◆ EXERCISE OBJECTIVE: Output must match the records, character for character.

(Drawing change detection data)
== Segment start ==

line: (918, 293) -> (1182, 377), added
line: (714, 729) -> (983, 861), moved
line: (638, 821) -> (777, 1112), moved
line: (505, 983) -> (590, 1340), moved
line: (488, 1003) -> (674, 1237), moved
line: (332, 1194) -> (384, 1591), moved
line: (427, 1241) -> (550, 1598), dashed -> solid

== Segment end ==

◆ WRITTEN ANSWER:
line: (918, 293) -> (1182, 377), added
line: (714, 729) -> (983, 861), moved
line: (638, 821) -> (777, 1112), moved
line: (505, 983) -> (590, 1340), moved
line: (488, 1003) -> (674, 1237), moved
line: (332, 1194) -> (384, 1591), moved
line: (427, 1241) -> (550, 1598), dashed -> solid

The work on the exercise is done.